■ Data to examine:
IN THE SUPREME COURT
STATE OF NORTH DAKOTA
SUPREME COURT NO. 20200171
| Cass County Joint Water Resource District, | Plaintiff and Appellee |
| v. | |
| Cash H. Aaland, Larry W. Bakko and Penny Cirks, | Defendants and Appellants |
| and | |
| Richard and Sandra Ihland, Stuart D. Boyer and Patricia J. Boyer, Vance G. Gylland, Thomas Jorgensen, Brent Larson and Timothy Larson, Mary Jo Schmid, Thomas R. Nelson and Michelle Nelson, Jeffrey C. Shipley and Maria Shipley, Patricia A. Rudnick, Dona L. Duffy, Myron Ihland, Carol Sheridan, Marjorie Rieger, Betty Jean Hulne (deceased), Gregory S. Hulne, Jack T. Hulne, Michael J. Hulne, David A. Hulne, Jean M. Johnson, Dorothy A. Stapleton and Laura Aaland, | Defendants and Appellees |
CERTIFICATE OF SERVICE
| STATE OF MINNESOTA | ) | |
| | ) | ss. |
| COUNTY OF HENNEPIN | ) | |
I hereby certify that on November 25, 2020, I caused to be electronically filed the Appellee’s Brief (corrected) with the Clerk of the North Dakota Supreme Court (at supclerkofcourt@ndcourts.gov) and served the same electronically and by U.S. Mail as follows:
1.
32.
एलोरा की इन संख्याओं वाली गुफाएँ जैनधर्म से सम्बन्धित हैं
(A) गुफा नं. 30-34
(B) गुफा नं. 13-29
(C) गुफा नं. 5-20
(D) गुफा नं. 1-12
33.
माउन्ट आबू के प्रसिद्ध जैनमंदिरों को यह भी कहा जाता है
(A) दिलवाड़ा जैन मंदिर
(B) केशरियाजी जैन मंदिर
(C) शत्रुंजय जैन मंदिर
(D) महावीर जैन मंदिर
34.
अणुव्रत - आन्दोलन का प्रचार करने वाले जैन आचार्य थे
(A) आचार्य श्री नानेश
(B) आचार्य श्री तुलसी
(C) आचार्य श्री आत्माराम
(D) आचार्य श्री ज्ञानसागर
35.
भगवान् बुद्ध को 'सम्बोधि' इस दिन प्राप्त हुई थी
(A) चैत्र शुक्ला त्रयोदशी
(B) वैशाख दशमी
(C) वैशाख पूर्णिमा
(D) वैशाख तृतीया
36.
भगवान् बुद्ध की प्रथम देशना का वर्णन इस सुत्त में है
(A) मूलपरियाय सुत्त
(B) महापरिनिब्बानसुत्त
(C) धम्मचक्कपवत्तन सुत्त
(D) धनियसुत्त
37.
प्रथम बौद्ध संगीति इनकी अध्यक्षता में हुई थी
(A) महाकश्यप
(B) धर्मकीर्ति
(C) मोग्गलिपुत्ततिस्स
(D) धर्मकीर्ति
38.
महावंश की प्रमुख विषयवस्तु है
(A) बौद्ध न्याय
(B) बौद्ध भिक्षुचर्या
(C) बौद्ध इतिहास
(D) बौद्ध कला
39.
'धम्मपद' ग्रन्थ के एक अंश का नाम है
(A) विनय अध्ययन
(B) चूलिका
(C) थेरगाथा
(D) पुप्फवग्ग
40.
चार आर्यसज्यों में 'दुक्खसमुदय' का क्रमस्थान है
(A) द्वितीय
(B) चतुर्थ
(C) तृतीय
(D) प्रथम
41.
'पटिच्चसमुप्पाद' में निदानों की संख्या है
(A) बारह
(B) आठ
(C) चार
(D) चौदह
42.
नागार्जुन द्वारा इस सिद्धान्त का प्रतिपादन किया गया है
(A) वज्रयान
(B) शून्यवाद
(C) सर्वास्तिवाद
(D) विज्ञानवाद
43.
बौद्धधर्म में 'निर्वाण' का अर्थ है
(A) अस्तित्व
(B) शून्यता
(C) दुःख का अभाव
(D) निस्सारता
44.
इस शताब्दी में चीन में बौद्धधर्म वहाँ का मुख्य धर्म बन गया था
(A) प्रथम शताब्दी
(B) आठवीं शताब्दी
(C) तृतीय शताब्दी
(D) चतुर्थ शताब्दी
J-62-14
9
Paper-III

■ The task: For the records above, restate every line word for word.

■ Written solution:
IN THE SUPREME COURT
STATE OF NORTH DAKOTA
SUPREME COURT NO. 20200171
| Cass County Joint Water Resource District, | Plaintiff and Appellee |
| v. | |
| Cash H. Aaland, Larry W. Bakko and Penny Cirks, | Defendants and Appellants |
| and | |
| Richard and Sandra Ihland, Stuart D. Boyer and Patricia J. Boyer, Vance G. Gylland, Thomas Jorgensen, Brent Larson and Timothy Larson, Mary Jo Schmid, Thomas R. Nelson and Michelle Nelson, Jeffrey C. Shipley and Maria Shipley, Patricia A. Rudnick, Dona L. Duffy, Myron Ihland, Carol Sheridan, Marjorie Rieger, Betty Jean Hulne (deceased), Gregory S. Hulne, Jack T. Hulne, Michael J. Hulne, David A. Hulne, Jean M. Johnson, Dorothy A. Stapleton and Laura Aaland, | Defendants and Appellees |
CERTIFICATE OF SERVICE
| STATE OF MINNESOTA | ) | |
| | ) | ss. |
| COUNTY OF HENNEPIN | ) | |
I hereby certify that on November 25, 2020, I caused to be electronically filed the Appellee’s Brief (corrected) with the Clerk of the North Dakota Supreme Court (at supclerkofcourt@ndcourts.gov) and served the same electronically and by U.S. Mail as follows:
1.
32.
एलोरा की इन संख्याओं वाली गुफाएँ जैनधर्म से सम्बन्धित हैं
(A) गुफा नं. 30-34
(B) गुफा नं. 13-29
(C) गुफा नं. 5-20
(D) गुफा नं. 1-12
33.
माउन्ट आबू के प्रसिद्ध जैनमंदिरों को यह भी कहा जाता है
(A) दिलवाड़ा जैन मंदिर
(B) केशरियाजी जैन मंदिर
(C) शत्रुंजय जैन मंदिर
(D) महावीर जैन मंदिर
34.
अणुव्रत - आन्दोलन का प्रचार करने वाले जैन आचार्य थे
(A) आचार्य श्री नानेश
(B) आचार्य श्री तुलसी
(C) आचार्य श्री आत्माराम
(D) आचार्य श्री ज्ञानसागर
35.
भगवान् बुद्ध को 'सम्बोधि' इस दिन प्राप्त हुई थी
(A) चैत्र शुक्ला त्रयोदशी
(B) वैशाख दशमी
(C) वैशाख पूर्णिमा
(D) वैशाख तृतीया
36.
भगवान् बुद्ध की प्रथम देशना का वर्णन इस सुत्त में है
(A) मूलपरियाय सुत्त
(B) महापरिनिब्बानसुत्त
(C) धम्मचक्कपवत्तन सुत्त
(D) धनियसुत्त
37.
प्रथम बौद्ध संगीति इनकी अध्यक्षता में हुई थी
(A) महाकश्यप
(B) धर्मकीर्ति
(C) मोग्गलिपुत्ततिस्स
(D) धर्मकीर्ति
38.
महावंश की प्रमुख विषयवस्तु है
(A) बौद्ध न्याय
(B) बौद्ध भिक्षुचर्या
(C) बौद्ध इतिहास
(D) बौद्ध कला
39.
'धम्मपद' ग्रन्थ के एक अंश का नाम है
(A) विनय अध्ययन
(B) चूलिका
(C) थेरगाथा
(D) पुप्फवग्ग
40.
चार आर्यसज्यों में 'दुक्खसमुदय' का क्रमस्थान है
(A) द्वितीय
(B) चतुर्थ
(C) तृतीय
(D) प्रथम
41.
'पटिच्चसमुप्पाद' में निदानों की संख्या है
(A) बारह
(B) आठ
(C) चार
(D) चौदह
42.
नागार्जुन द्वारा इस सिद्धान्त का प्रतिपादन किया गया है
(A) वज्रयान
(B) शून्यवाद
(C) सर्वास्तिवाद
(D) विज्ञानवाद
43.
बौद्धधर्म में 'निर्वाण' का अर्थ है
(A) अस्तित्व
(B) शून्यता
(C) दुःख का अभाव
(D) निस्सारता
44.
इस शताब्दी में चीन में बौद्धधर्म वहाँ का मुख्य धर्म बन गया था
(A) प्रथम शताब्दी
(B) आठवीं शताब्दी
(C) तृतीय शताब्दी
(D) चतुर्थ शताब्दी
J-62-14
9
Paper-III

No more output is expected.